*** INPUT FOR THIS TASK ***

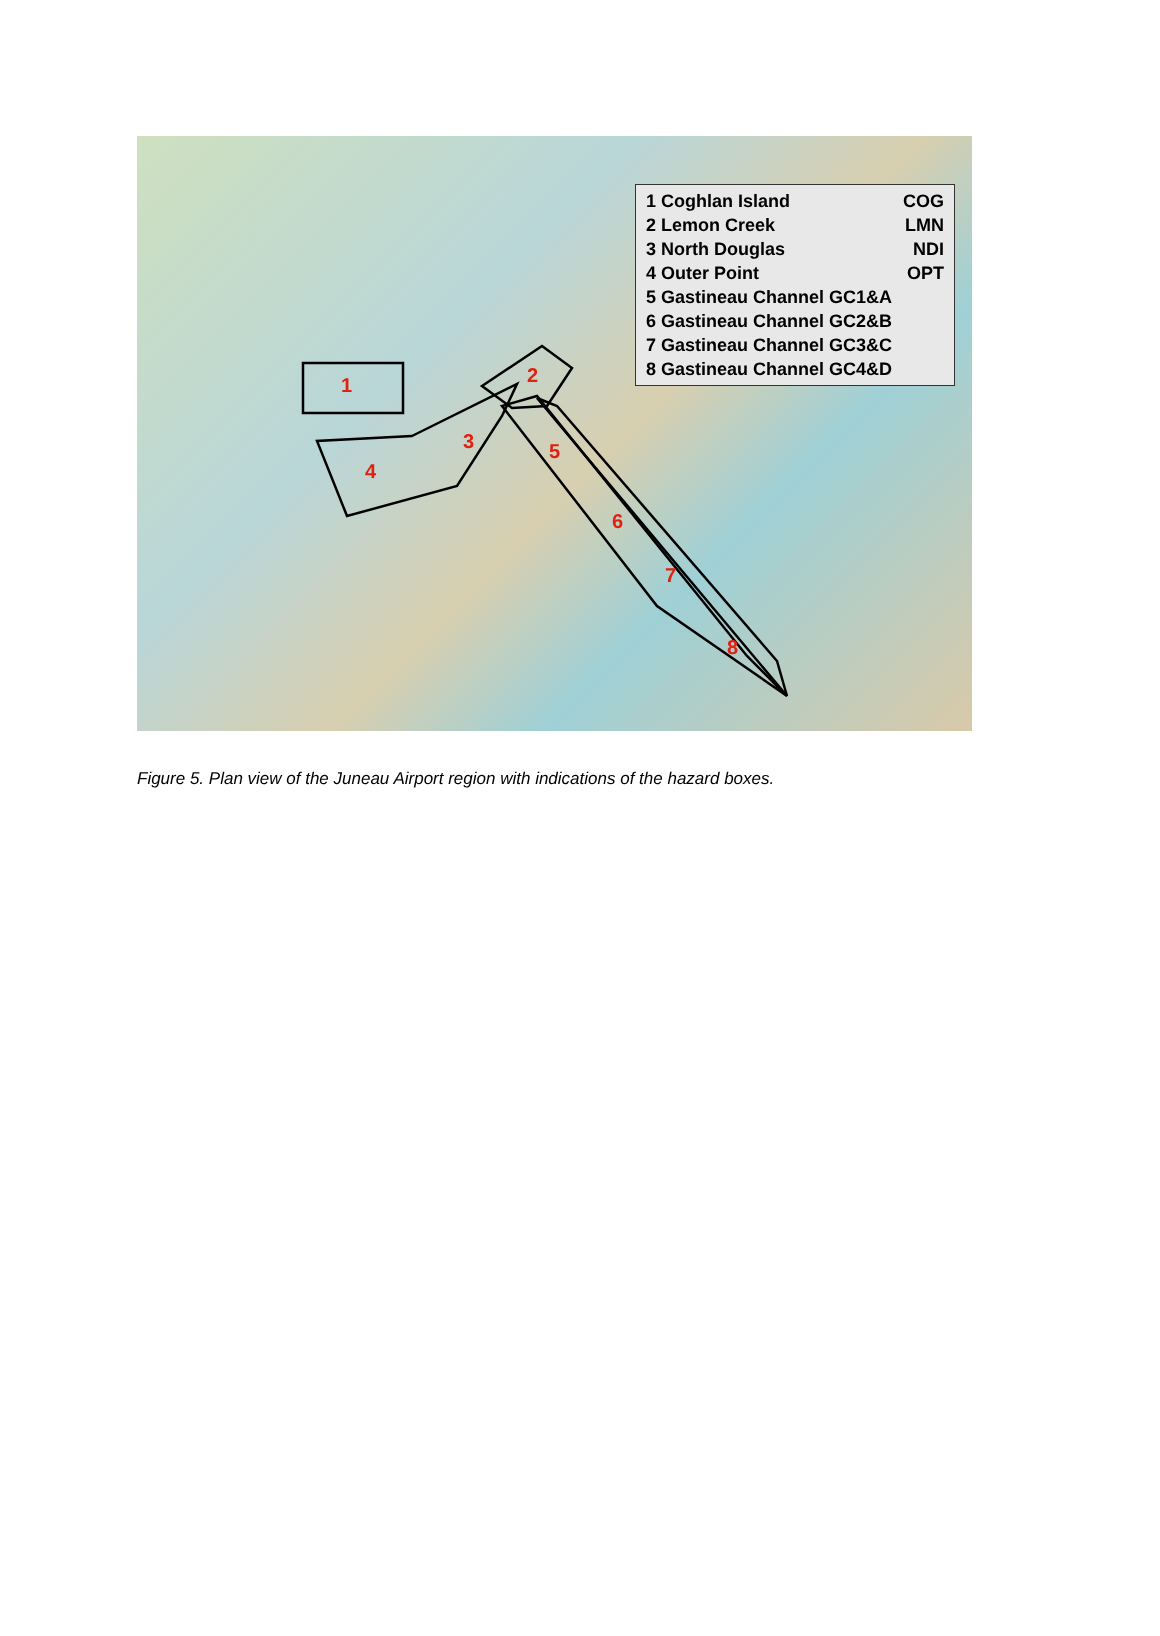1
2
3
4
5
6
7
8
1 Coghlan Island COG
2 Lemon Creek LMN
3 North Douglas NDI
4 Outer Point OPT
5 Gastineau Channel GC1&A
6 Gastineau Channel GC2&B
7 Gastineau Channel GC3&C
8 Gastineau Channel GC4&D
Figure 5. Plan view of the Juneau Airport region with indications of the hazard boxes.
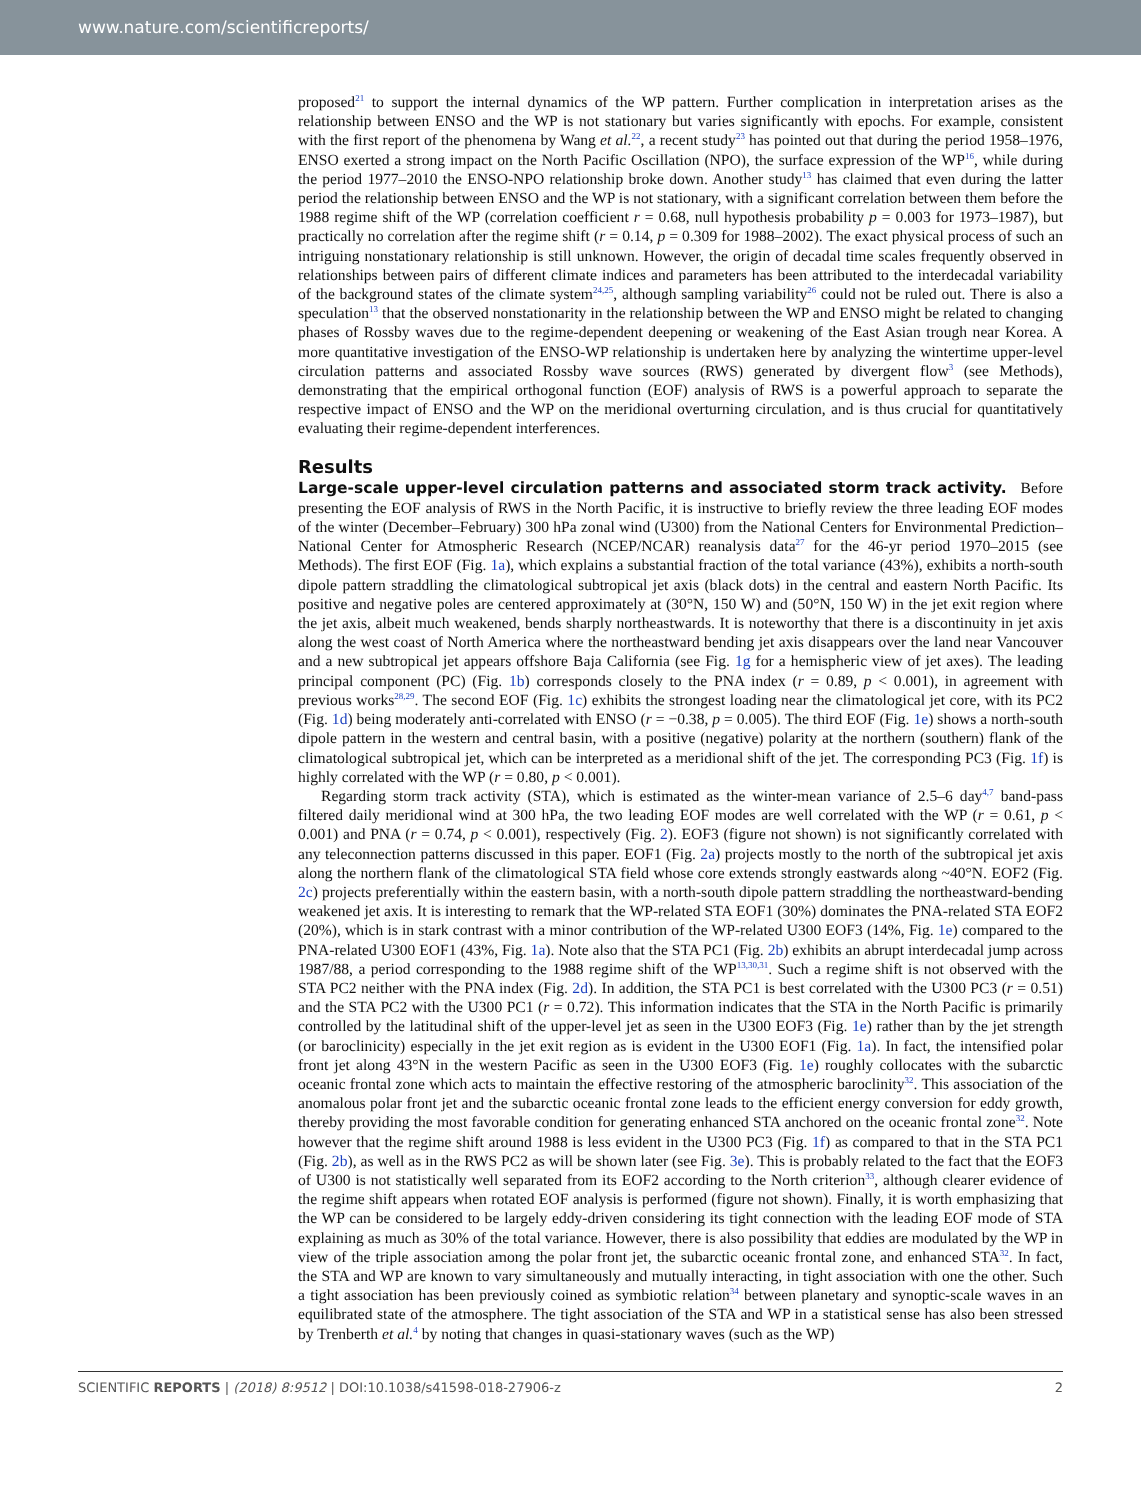www.nature.com/scientificreports/
proposed<sup>21</sup> to support the internal dynamics of the WP pattern. Further complication in interpretation arises as the relationship between ENSO and the WP is not stationary but varies significantly with epochs. For example, consistent with the first report of the phenomena by Wang et al.<sup>22</sup>, a recent study<sup>23</sup> has pointed out that during the period 1958–1976, ENSO exerted a strong impact on the North Pacific Oscillation (NPO), the surface expression of the WP<sup>16</sup>, while during the period 1977–2010 the ENSO-NPO relationship broke down. Another study<sup>13</sup> has claimed that even during the latter period the relationship between ENSO and the WP is not stationary, with a significant correlation between them before the 1988 regime shift of the WP (correlation coefficient r = 0.68, null hypothesis probability p = 0.003 for 1973–1987), but practically no correlation after the regime shift (r = 0.14, p = 0.309 for 1988–2002). The exact physical process of such an intriguing nonstationary relationship is still unknown. However, the origin of decadal time scales frequently observed in relationships between pairs of different climate indices and parameters has been attributed to the interdecadal variability of the background states of the climate system<sup>24,25</sup>, although sampling variability<sup>26</sup> could not be ruled out. There is also a speculation<sup>13</sup> that the observed nonstationarity in the relationship between the WP and ENSO might be related to changing phases of Rossby waves due to the regime-dependent deepening or weakening of the East Asian trough near Korea. A more quantitative investigation of the ENSO-WP relationship is undertaken here by analyzing the wintertime upper-level circulation patterns and associated Rossby wave sources (RWS) generated by divergent flow<sup>3</sup> (see Methods), demonstrating that the empirical orthogonal function (EOF) analysis of RWS is a powerful approach to separate the respective impact of ENSO and the WP on the meridional overturning circulation, and is thus crucial for quantitatively evaluating their regime-dependent interferences.
Results
Large-scale upper-level circulation patterns and associated storm track activity. Before presenting the EOF analysis of RWS in the North Pacific, it is instructive to briefly review the three leading EOF modes of the winter (December–February) 300 hPa zonal wind (U300) from the National Centers for Environmental Prediction–National Center for Atmospheric Research (NCEP/NCAR) reanalysis data<sup>27</sup> for the 46-yr period 1970–2015 (see Methods). The first EOF (Fig. 1a), which explains a substantial fraction of the total variance (43%), exhibits a north-south dipole pattern straddling the climatological subtropical jet axis (black dots) in the central and eastern North Pacific. Its positive and negative poles are centered approximately at (30°N, 150 W) and (50°N, 150 W) in the jet exit region where the jet axis, albeit much weakened, bends sharply northeastwards. It is noteworthy that there is a discontinuity in jet axis along the west coast of North America where the northeastward bending jet axis disappears over the land near Vancouver and a new subtropical jet appears offshore Baja California (see Fig. 1g for a hemispheric view of jet axes). The leading principal component (PC) (Fig. 1b) corresponds closely to the PNA index (r = 0.89, p < 0.001), in agreement with previous works<sup>28,29</sup>. The second EOF (Fig. 1c) exhibits the strongest loading near the climatological jet core, with its PC2 (Fig. 1d) being moderately anti-correlated with ENSO (r = −0.38, p = 0.005). The third EOF (Fig. 1e) shows a north-south dipole pattern in the western and central basin, with a positive (negative) polarity at the northern (southern) flank of the climatological subtropical jet, which can be interpreted as a meridional shift of the jet. The corresponding PC3 (Fig. 1f) is highly correlated with the WP (r = 0.80, p < 0.001).
Regarding storm track activity (STA), which is estimated as the winter-mean variance of 2.5–6 day<sup>4,7</sup> band-pass filtered daily meridional wind at 300 hPa, the two leading EOF modes are well correlated with the WP (r = 0.61, p < 0.001) and PNA (r = 0.74, p < 0.001), respectively (Fig. 2). EOF3 (figure not shown) is not significantly correlated with any teleconnection patterns discussed in this paper. EOF1 (Fig. 2a) projects mostly to the north of the subtropical jet axis along the northern flank of the climatological STA field whose core extends strongly eastwards along ~40°N. EOF2 (Fig. 2c) projects preferentially within the eastern basin, with a north-south dipole pattern straddling the northeastward-bending weakened jet axis. It is interesting to remark that the WP-related STA EOF1 (30%) dominates the PNA-related STA EOF2 (20%), which is in stark contrast with a minor contribution of the WP-related U300 EOF3 (14%, Fig. 1e) compared to the PNA-related U300 EOF1 (43%, Fig. 1a). Note also that the STA PC1 (Fig. 2b) exhibits an abrupt interdecadal jump across 1987/88, a period corresponding to the 1988 regime shift of the WP<sup>13,30,31</sup>. Such a regime shift is not observed with the STA PC2 neither with the PNA index (Fig. 2d). In addition, the STA PC1 is best correlated with the U300 PC3 (r = 0.51) and the STA PC2 with the U300 PC1 (r = 0.72). This information indicates that the STA in the North Pacific is primarily controlled by the latitudinal shift of the upper-level jet as seen in the U300 EOF3 (Fig. 1e) rather than by the jet strength (or baroclinicity) especially in the jet exit region as is evident in the U300 EOF1 (Fig. 1a). In fact, the intensified polar front jet along 43°N in the western Pacific as seen in the U300 EOF3 (Fig. 1e) roughly collocates with the subarctic oceanic frontal zone which acts to maintain the effective restoring of the atmospheric baroclinity<sup>32</sup>. This association of the anomalous polar front jet and the subarctic oceanic frontal zone leads to the efficient energy conversion for eddy growth, thereby providing the most favorable condition for generating enhanced STA anchored on the oceanic frontal zone<sup>32</sup>. Note however that the regime shift around 1988 is less evident in the U300 PC3 (Fig. 1f) as compared to that in the STA PC1 (Fig. 2b), as well as in the RWS PC2 as will be shown later (see Fig. 3e). This is probably related to the fact that the EOF3 of U300 is not statistically well separated from its EOF2 according to the North criterion<sup>33</sup>, although clearer evidence of the regime shift appears when rotated EOF analysis is performed (figure not shown). Finally, it is worth emphasizing that the WP can be considered to be largely eddy-driven considering its tight connection with the leading EOF mode of STA explaining as much as 30% of the total variance. However, there is also possibility that eddies are modulated by the WP in view of the triple association among the polar front jet, the subarctic oceanic frontal zone, and enhanced STA<sup>32</sup>. In fact, the STA and WP are known to vary simultaneously and mutually interacting, in tight association with one the other. Such a tight association has been previously coined as symbiotic relation<sup>34</sup> between planetary and synoptic-scale waves in an equilibrated state of the atmosphere. The tight association of the STA and WP in a statistical sense has also been stressed by Trenberth et al.<sup>4</sup> by noting that changes in quasi-stationary waves (such as the WP)
SCIENTIFIC REPORTS | (2018) 8:9512 | DOI:10.1038/s41598-018-27906-z 2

*** End of INPUT FOR THIS TASK ***

* _PROMPT_:
Which lines in the data above hold the word "Gastineau"? Return each of them.

* _YOUR SOLUTION_:
5 Gastineau Channel GC1&A
6 Gastineau Channel GC2&B
7 Gastineau Channel GC3&C
8 Gastineau Channel GC4&D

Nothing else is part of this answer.